Em 2020, muitas comunidades notaram uma mudança significativa no compromisso das marcas com a inclusão por meio de seus esforços de marketing em resposta ao reconhecimento global da injustiça racial e do tratamento dado às comunidades marginalizadas. Apesar disso, grande parte dessa perspectiva deriva de uma base baixa, já que as percepções de inclusão continuam longe de ser 100%, especialmente para grupos com os quais muitas pessoas estão muito menos familiarizadas, como pessoas pansexuais e de gênero fluido. Também é interessante ver como as percepções diferem entre membros da comunidade LGBTQ+ e pessoas que não se identificam como LGBTQ+.
Cerca de metade das lésbicas, por exemplo, acredita que a publicidade é muito pouco inclusiva no que diz respeito ao seu grupo identitário. Comparativamente, dois terços das pessoas que não se identificam como LGBTQ+ acreditam que a publicidade é muito pouco inclusiva em relação às lésbicas. A grande conclusão aqui é que, em muitos casos, as pessoas fora da comunidade LGBTQ+, por estarem menos expostas a anúncios LGBTQ+, muitas vezes percebem que há menos inclusão na publicidade em comparação com as pessoas que se identificam como LGBTQ+.

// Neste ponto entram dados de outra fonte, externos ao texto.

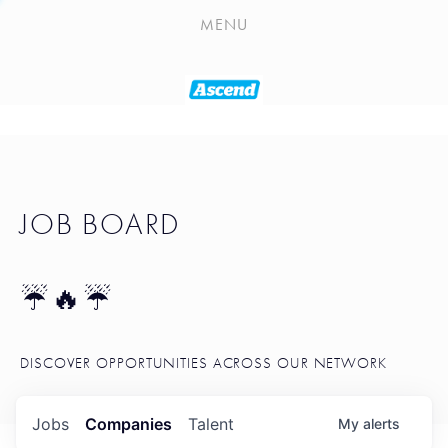
PLAYLIST
MENU
SEATTLE STARTUP TOOLKIT
PORTFOLIO
ABOUT
JOB BOARD
JOB BOARD
BLOG
TOKEN TALK
☔🔥☔
NEWS
DISCOVER OPPORTUNITIES ACROSS OUR NETWORK
Jobs
Companies
Talent
My
alerts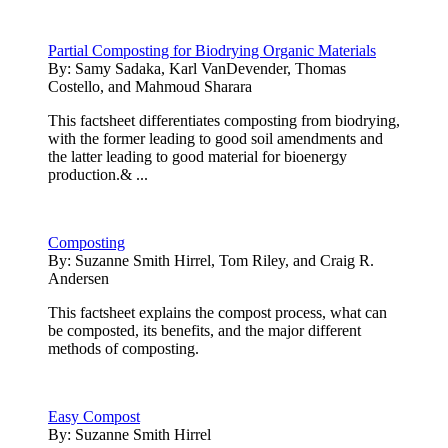
Partial Composting for Biodrying Organic Materials
By:
Samy Sadaka, Karl VanDevender, Thomas
Costello, and Mahmoud Sharara
This factsheet differentiates composting from biodrying,
with the former leading to good soil amendments and
the latter leading to good material for bioenergy
production.& ...
Composting
By:
Suzanne Smith Hirrel, Tom Riley, and Craig R.
Andersen
This factsheet explains the compost process, what can
be composted, its benefits, and the major different
methods of composting.
Easy Compost
By:
Suzanne Smith Hirrel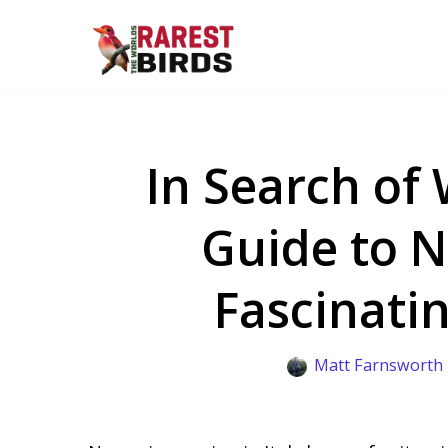
Skip
to
content
In Search of 
Guide to N
Fascinatin
Matt Farnsworth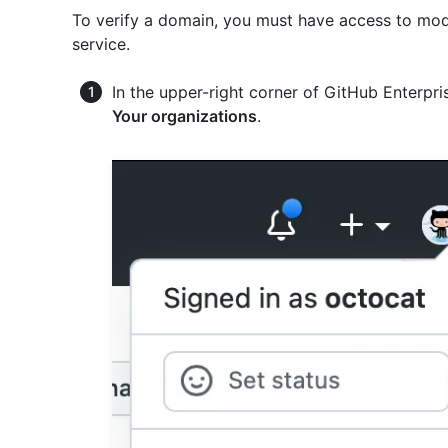
To verify a domain, you must have access to mod
service.
In the upper-right corner of GitHub Enterpris
Your organizations
.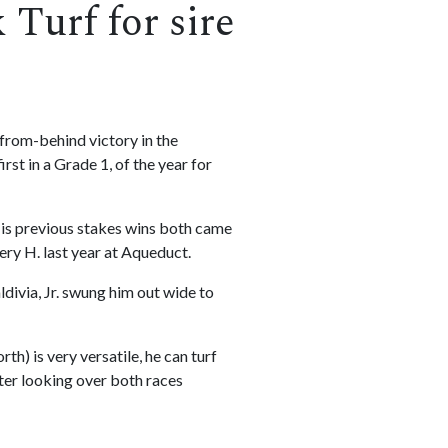
Turf for sire
-from-behind victory in the
st in a Grade 1, of the year for
. His previous stakes wins both came
ery H. last year at Aqueduct.
ldivia, Jr. swung him out wide to
h) is very versatile, he can turf
fter looking over both races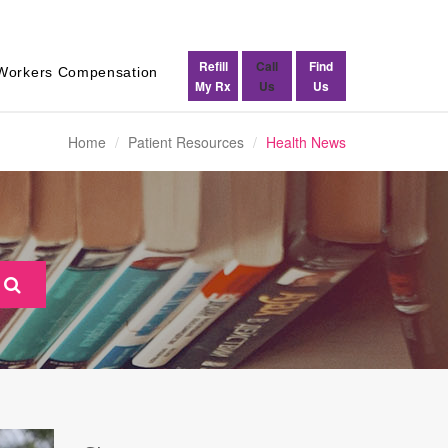
Refill
Call
Find
Workers Compensation
My Rx
Us
Us
Home
Patient Resources
Health News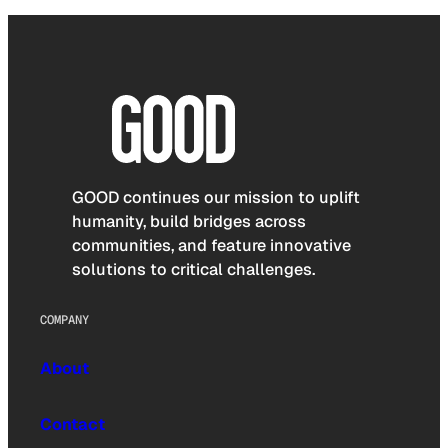
GOOD continues our mission to uplift
humanity, build bridges across
communities, and feature innovative
solutions to critical challenges.
COMPANY
About
Contact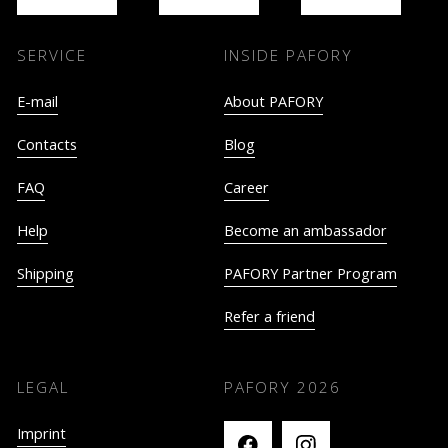
SERVICE
INSIDE PAFORY
E-mail
About PAFORY
Contacts
Blog
FAQ
Career
Help
Become an ambassador
Shipping
PAFORY Partner Program
Refer a friend
LEGAL
PAFORY
2026
Imprint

A diferença é significativa, especialmente para gays e lésbicas. Os dados mostram que alguns públicos LGBTQ+ já percebem os benefícios de conteúdos e publicidade mais inclusivos veiculados nos canais digitais preferidos, que permitem uma segmentação mais precisa, mas os espectadores fora desses canais segmentados nem sempre percebem o progresso. Conteúdos e campanhas inclusivos podem servir às comunidades que representam, bem como a públicos mais amplos.
Globalmente, a comunidade LGBTQ+ nos EUA acredita que a publicidade é mais inclusiva em relação à maioria das orientações sexuais, particularmente aquelas que se identificam como gays, do que em outros países. As pessoas no México também têm uma percepção elevada de que as representações de pessoas gays na publicidade são inclusivas. Comparativamente, as percepções são notavelmente mais baixas na França.

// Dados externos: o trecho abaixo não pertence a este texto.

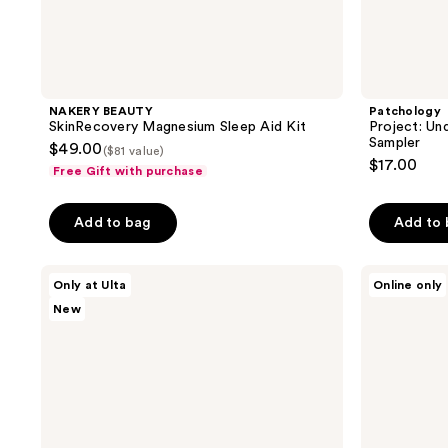
NAKERY BEAUTY
Patchology
SkinRecovery Magnesium Sleep Aid Kit
Project: Un
Sampler
$49.00
($81 value)
$17.00
Free Gift with purchase
Add to bag
Add to
good
Patchology
Only at Ulta
Online only
day
The
New
by
Glow
Patchology
Memo
Daydream
Hydrating
Mode
&
-
Smoothing
Micro
Skincare
Mist
Kit
&
Serum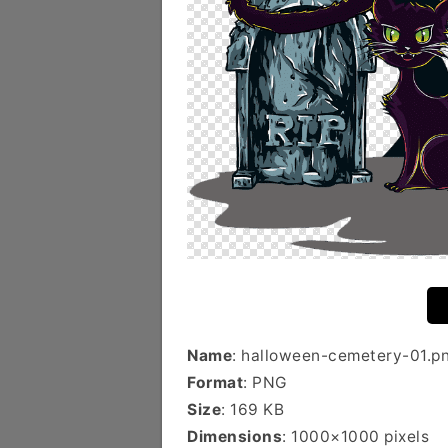
Name
: halloween-cemetery-01.p
Format
: PNG
Size
: 169 KB
Dimensions
: 1000×1000 pixels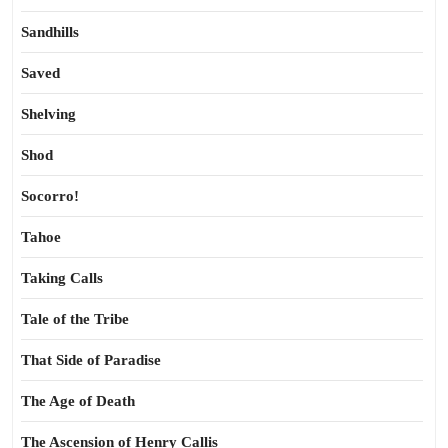
Sandhills
Saved
Shelving
Shod
Socorro!
Tahoe
Taking Calls
Tale of the Tribe
That Side of Paradise
The Age of Death
The Ascension of Henry Callis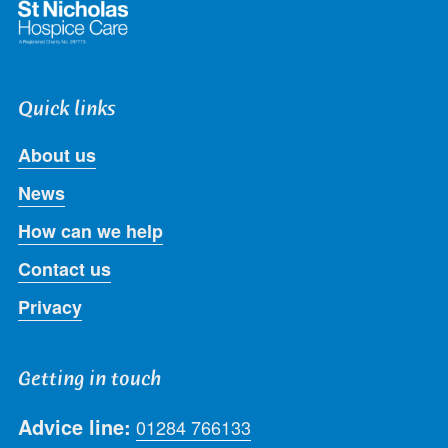
Quick links
About us
News
How can we help
Contact us
Privacy
Getting in touch
Advice line:
01284 766133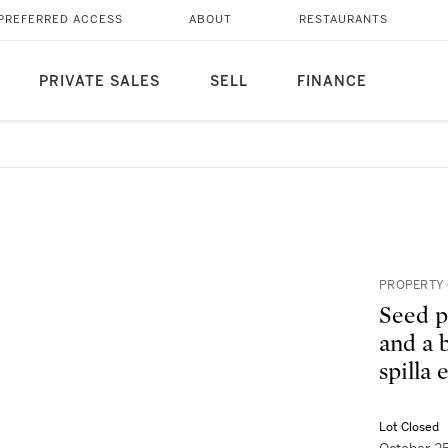
PREFERRED ACCESS
ABOUT
RESTAURANTS
PRIVATE SALES
SELL
FINANCE
PROPERTY 
Seed p
and a b
spilla
Lot Closed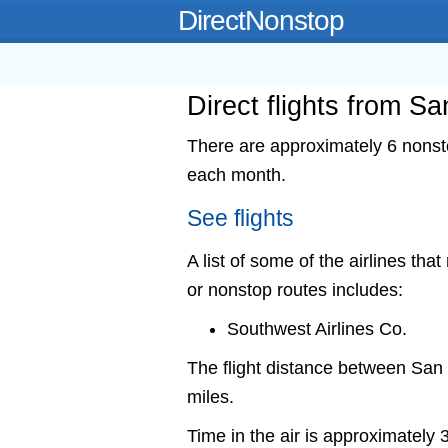
DirectNonstop
Direct flights from S
There are approximately 6 nonsto
each month.
See flights
A list of some of the airlines tha
or nonstop routes includes:
Southwest Airlines Co.
The flight distance between Sa
miles.
Time in the air is approximately 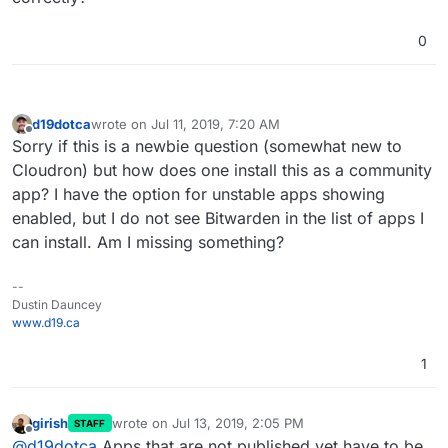
0
d19dotca
wrote on
Jul 11, 2019, 7:20 AM
last edited by
Offline
Sorry if this is a newbie question (somewhat new to
Cloudron) but how does one install this as a community
app? I have the option for unstable apps showing
enabled, but I do not see Bitwarden in the list of apps I
can install. Am I missing something?
--
Dustin Dauncey
www.d19.ca
1
girish
wrote on
Jul 13, 2019, 2:05 PM
STAFF
last edited by
Offline
@
d19dotca
Apps that are not published yet have to be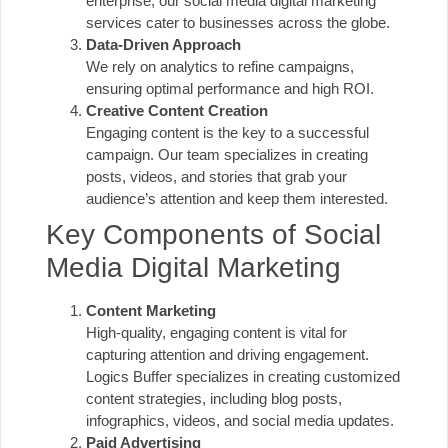
enterprise, our social media digital marketing
services cater to businesses across the globe.
Data-Driven Approach
We rely on analytics to refine campaigns,
ensuring optimal performance and high ROI.
Creative Content Creation
Engaging content is the key to a successful
campaign. Our team specializes in creating
posts, videos, and stories that grab your
audience’s attention and keep them interested.
Key Components of Social
Media Digital Marketing
Content Marketing
High-quality, engaging content is vital for
capturing attention and driving engagement.
Logics Buffer specializes in creating customized
content strategies, including blog posts,
infographics, videos, and social media updates.
Paid Advertising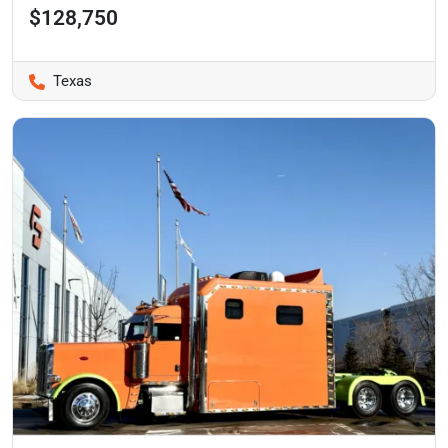
$128,750
Texas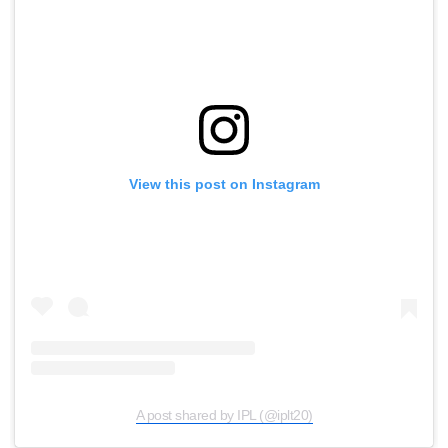
View this post on Instagram
A post shared by IPL (@iplt20)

Em média, 69% do público LGBTQ+ internacional afirma acreditar que estão sendo feitos esforços para melhorar a inclusão na mídia, mas há mercados em que os consumidores sentem que a inclusão está estagnada ou até mesmo em declínio. Nos nove mercados estudados, 27% de todos os entrevistados acreditam que o nível de inclusão não mudou, enquanto 6% dos entrevistados LGBTQ+ no Canadá e 5% no Brasil percebem uma redução na inclusão nos últimos dois anos. No Brasil, a percepção de inclusão caiu ainda mais entre a população em geral.

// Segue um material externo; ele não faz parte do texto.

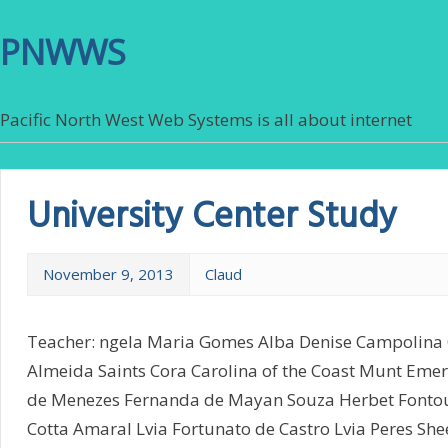
PNWWS
Pacific North West Web Systems is all about internet
University Center Study
November 9, 2013
Claud
Teacher: ngela Maria Gomes Alba Denise Campolina 
Almeida Saints Cora Carolina of the Coast Munt Eme
de Menezes Fernanda de Mayan Souza Herbet Fontou
Cotta Amaral Lvia Fortunato de Castro Lvia Peres Sh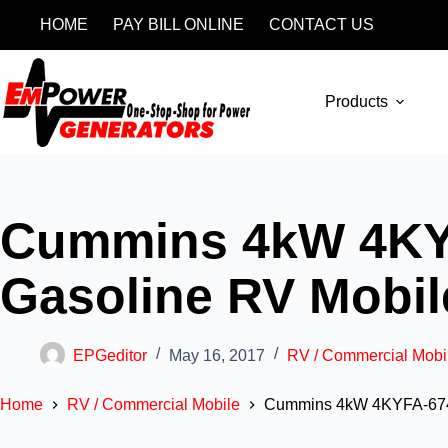
HOME
PAY BILL ONLINE
CONTACT US
Products
Cummins 4kW 4KY
Gasoline RV Mobi
EPGeditor
May 16, 2017
RV / Commercial Mobi
Home
RV / Commercial Mobile
Cummins 4kW 4KYFA-674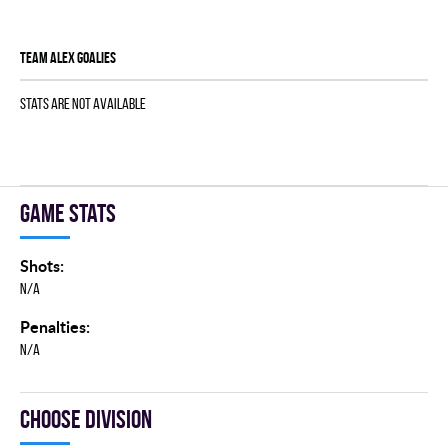
TEAM ALEX goalies
Stats are not available
Game stats
Shots:
N/A
Penalties:
N/A
Choose division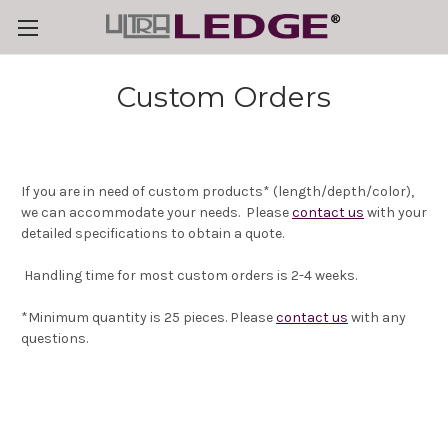
Custom Orders
If you are in need of custom products* (length/depth/color),
we can accommodate your needs. Please
contact us
with your
detailed specifications to obtain a quote.
Handling time for most custom orders is 2-4 weeks.
*Minimum quantity is 25 pieces. Please
contact us
with any
questions.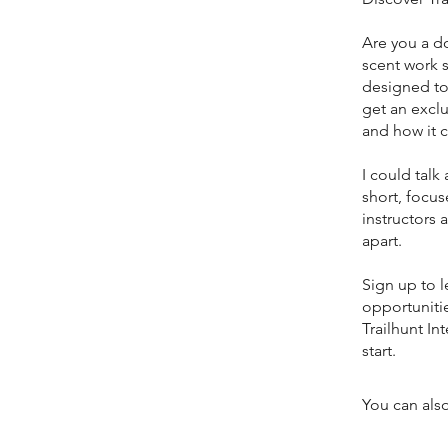
Are you a d
scent work s
designed to 
get an exclu
and how it 
I could talk
short, focus
instructors
apart.
Sign up to l
opportunitie
Trailhunt In
start.
You can also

Em geral, a percepção da comunidade LGBTQ+ indica que as representações atuais da mídia oferecem uma visão incompleta das identidades e experiências LGBTQ+. No geral, a inclusão está melhorando, mas essa inclusão se concentra principalmente nas identidades gays e lésbicas, deixando muitas outras amplamente sub-representadas.
Além de observarem uma visão incompleta de toda a comunidade, os consumidores pesquisados para nosso estudo internacional sobre percepções da mídia inclusiva LGBTQ+ têm opiniões fortes sobre a necessidade de autenticidade na mídia e o abandono de estereótipos. Em todos os grupos, incluindo aqueles que não se identificam como LGBTQ+, evitar estereótipos é a principal maneira de melhorar a inclusão no conteúdo, seguida de perto pela necessidade de mais autenticidade e realismo.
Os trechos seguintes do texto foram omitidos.